**Petunjuk**.
(1) Jawablah pertanyaan berikut berdasarkan teks tentang perfilman dan Pilpres 2024.
(a) Menurut masyarakat film, film merupakan pranata sosial yang mampu membentuk apa?
(b) Siapa satu-satunya nama yang dilihat Adisurya Abdy sudah memberikan tindakan nyata terhadap kemajuan perfilman?
(c) Berapa persen share film Indonesia saat Muhadjir memulai jabatannya sebagai Mendikbud?
(2) Terjemahkan ke dalam bahasa Inggris kalimat dari teks tentang perfilman dan Pilpres 2024 ini: "Untuk itulah masyarakat film merasa perlu menyampaikan aspirasinya agar tidak kaget ketika muncul pemimpin-pemimpin baru."
(3) Tuliskan lanjutan teks tentang perfilman dan Pilpres 2024, mulai setelah kalimat terakhirnya.

**Teks Bacaan**.
/---
Masyarakat film mengharapkan agar Pilpres 2024 menghasilkan pemimpin, entah itu Presiden atau Wakil Presiden yang peduli dan concern terhadap kemajuan perfilman Indonesia. Yang memiliki kesadaran bahwa film merupakan pranata sosial yang mampu membentuk pembangunan kebudayaan dan peradaban.
Untuk itulah masyarakat film merasa perlu menyampaikan aspirasinya agar tidak kaget ketika muncul pemimpin-pemimpin baru.
“Dari nama-nama calon presiden, wakil presiden yang ada sekarang sulit sekali menemukan nama yang betul-betul sudah memberikan kerjanya nyata, tindakan nyata terhadap kemajuan perfilman. Saya cuma melihat ada satu yaitu Muhadjir Effendy,” kata Adisurya Abdy.
Menurutnya, Muhadjir memiliki rekam jejak yang jelas kepedulian terhadap kemajuan film nasional. Dia mencontohkan, pada saat Muhadjir memulai menjadi Mendikbud pada Kabinet Jokowi Jilid Satu, share film Indonesia itu cuma 16 persen. Tetapi pada saat dia mengakhiri jabatannya, share film Indonesia itu lebih 50 persen. Artinya terjadi peningkatan yang signifikan.
\---
**Data Latihan**.
/---
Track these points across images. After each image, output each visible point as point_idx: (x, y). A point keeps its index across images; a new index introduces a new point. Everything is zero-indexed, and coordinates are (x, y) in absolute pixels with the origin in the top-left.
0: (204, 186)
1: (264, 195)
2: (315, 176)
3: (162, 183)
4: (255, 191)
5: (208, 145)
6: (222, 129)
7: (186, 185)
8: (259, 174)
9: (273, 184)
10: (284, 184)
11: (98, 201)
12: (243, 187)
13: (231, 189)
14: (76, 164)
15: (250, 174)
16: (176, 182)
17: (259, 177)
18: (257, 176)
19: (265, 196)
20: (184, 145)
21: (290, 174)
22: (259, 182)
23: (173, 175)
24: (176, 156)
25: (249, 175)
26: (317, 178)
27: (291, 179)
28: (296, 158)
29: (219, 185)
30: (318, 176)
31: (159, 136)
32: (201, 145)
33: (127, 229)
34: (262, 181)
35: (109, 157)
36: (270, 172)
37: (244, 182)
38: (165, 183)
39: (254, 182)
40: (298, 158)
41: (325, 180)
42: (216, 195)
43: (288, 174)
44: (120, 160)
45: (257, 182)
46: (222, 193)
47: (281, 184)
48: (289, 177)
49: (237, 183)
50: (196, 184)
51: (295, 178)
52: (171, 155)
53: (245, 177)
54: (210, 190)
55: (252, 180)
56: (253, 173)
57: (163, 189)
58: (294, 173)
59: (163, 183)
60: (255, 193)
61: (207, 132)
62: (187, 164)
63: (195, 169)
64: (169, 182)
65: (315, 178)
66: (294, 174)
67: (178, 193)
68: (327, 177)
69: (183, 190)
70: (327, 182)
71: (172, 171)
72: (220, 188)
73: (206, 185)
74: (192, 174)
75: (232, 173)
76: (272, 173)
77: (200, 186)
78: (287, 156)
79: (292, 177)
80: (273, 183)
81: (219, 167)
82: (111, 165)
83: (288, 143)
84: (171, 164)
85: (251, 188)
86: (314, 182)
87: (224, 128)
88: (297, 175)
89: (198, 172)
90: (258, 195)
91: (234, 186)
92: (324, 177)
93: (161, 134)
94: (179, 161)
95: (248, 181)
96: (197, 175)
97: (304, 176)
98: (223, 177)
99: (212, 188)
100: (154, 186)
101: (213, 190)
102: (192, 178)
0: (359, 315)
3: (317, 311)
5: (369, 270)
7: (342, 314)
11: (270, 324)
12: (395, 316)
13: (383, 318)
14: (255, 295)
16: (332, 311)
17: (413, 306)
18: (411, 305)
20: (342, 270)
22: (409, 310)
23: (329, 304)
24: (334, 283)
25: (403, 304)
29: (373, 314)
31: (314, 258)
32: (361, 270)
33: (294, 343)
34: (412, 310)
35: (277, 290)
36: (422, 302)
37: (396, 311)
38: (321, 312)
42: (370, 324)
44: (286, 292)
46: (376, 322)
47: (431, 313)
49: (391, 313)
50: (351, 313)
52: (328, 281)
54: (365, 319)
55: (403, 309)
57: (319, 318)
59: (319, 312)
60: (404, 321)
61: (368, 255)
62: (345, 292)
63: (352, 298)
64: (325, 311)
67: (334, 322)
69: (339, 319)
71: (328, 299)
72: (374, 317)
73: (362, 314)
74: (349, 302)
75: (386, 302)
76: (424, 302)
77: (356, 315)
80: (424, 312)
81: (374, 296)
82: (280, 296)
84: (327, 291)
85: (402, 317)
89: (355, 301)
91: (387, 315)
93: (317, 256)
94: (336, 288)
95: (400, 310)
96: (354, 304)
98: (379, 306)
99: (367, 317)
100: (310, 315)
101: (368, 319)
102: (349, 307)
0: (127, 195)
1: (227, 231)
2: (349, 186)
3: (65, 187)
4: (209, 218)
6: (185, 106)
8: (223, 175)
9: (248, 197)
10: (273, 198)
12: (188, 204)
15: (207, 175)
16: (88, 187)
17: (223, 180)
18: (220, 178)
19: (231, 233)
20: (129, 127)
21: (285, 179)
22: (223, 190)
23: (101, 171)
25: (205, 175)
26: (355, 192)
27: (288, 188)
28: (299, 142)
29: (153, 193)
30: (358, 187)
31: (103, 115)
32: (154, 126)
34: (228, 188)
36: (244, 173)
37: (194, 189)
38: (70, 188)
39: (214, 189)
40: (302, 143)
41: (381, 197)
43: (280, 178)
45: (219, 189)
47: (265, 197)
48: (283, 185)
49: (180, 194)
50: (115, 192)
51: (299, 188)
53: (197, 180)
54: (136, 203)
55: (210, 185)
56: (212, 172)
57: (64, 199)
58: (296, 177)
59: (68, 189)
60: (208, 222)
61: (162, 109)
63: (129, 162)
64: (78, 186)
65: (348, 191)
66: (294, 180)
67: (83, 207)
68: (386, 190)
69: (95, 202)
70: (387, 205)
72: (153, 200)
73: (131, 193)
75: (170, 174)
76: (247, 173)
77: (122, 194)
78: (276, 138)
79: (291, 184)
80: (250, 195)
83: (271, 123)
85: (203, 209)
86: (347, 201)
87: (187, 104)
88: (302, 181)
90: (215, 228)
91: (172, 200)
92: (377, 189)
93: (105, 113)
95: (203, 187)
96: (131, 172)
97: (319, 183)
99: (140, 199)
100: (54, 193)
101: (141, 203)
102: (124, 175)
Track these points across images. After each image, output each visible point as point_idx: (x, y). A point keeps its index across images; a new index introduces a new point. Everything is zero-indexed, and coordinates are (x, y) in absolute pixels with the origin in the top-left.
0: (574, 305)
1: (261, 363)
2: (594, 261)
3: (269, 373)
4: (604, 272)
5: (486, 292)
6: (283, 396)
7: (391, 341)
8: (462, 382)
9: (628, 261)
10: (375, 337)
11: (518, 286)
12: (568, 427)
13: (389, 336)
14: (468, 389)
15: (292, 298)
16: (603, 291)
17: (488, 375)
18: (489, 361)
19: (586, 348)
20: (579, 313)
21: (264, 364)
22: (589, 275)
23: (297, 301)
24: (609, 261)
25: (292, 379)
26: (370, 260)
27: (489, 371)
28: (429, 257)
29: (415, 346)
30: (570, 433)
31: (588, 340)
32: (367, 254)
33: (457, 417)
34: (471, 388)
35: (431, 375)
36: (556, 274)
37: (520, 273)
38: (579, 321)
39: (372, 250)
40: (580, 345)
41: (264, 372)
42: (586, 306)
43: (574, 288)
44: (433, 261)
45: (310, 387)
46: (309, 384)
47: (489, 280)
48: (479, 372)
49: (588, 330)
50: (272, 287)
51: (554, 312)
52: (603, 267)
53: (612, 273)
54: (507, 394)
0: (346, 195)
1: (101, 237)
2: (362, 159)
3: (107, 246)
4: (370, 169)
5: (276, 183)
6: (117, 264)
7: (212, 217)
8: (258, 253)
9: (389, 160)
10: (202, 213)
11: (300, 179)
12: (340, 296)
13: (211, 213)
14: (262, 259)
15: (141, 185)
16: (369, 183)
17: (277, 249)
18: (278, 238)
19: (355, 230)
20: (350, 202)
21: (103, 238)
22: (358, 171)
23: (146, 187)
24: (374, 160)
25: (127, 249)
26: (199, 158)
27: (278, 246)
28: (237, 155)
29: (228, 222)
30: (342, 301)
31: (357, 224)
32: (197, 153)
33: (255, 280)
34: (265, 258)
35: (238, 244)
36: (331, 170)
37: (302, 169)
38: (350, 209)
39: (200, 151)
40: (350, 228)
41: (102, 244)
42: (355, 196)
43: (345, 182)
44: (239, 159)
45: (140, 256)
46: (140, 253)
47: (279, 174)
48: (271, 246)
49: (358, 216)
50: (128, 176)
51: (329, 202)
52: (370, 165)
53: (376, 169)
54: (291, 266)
\---
**Kunci Jawaban**.
(1)
(a) Pembangunan kebudayaan dan peradaban.
(b) Muhadjir Effendy.
(c) 16 persen.

(2) That is why the film community feels the need to voice its aspirations, so as not to be caught off guard when new leaders emerge.

(3)
Muhadjir menjadi penonton yang mengikuti film Indonesia. Dia selalu mendorong orang menonton film Indonesia. Bahkan kadang-kadang dia menghimpun orang untuk nonton bareng film Indonesia.
“Jangan lupa, dia mendukung sepenuhnya orang film menjadi pahlawan nasional yaitu Usmar Ismail. Kalau dia tidak memberikan dukungan, tidak mungkin terwujud. Dan yang menarik lagi, di dunia ini pahlawan nasional dari film kayaknya hanya Indonesia,” tegas Abdy.
Akhlis Suryapati mengatakan, Muhadjir telah menunjukkan kepedulian terhadap film. Bahkan sampai sekarang, dia tetap peduli. Misalnya menyediakan billboard, dia perintahkan videotrone untuk promosi film Indonesia.
“Ketika ada produser baru yang filmnya terhambat beredar di bioskup, lantas mengadu kepada Muhadjir, dia langsung turun tangan,” ujar Akhlis.
Karakter Muhadjir yang kalem, santun tidak progresif pada satu sisi mengakibatkan elektabilitasnya rendah. Tetapi pada sisi lain, justru sosok semacam ini dibutuhkan sebagai penyeimbang.
“Indonesia kan sekarang dalam polarisasi yang tajam yang disebut kanan dan kiri atau agama dengan nasionalis atau kemapanan dengan perubahan. Yang dibutuhkan adalah bagaimana sosok yang mampu dalam keseimbangan,” kata Akhlis.
“Jangan lupa pemimpin itu perlu penyeimbang. Di situlah tempat Muhadjir,” tegas Adisurya Abdy.(Galuh/min)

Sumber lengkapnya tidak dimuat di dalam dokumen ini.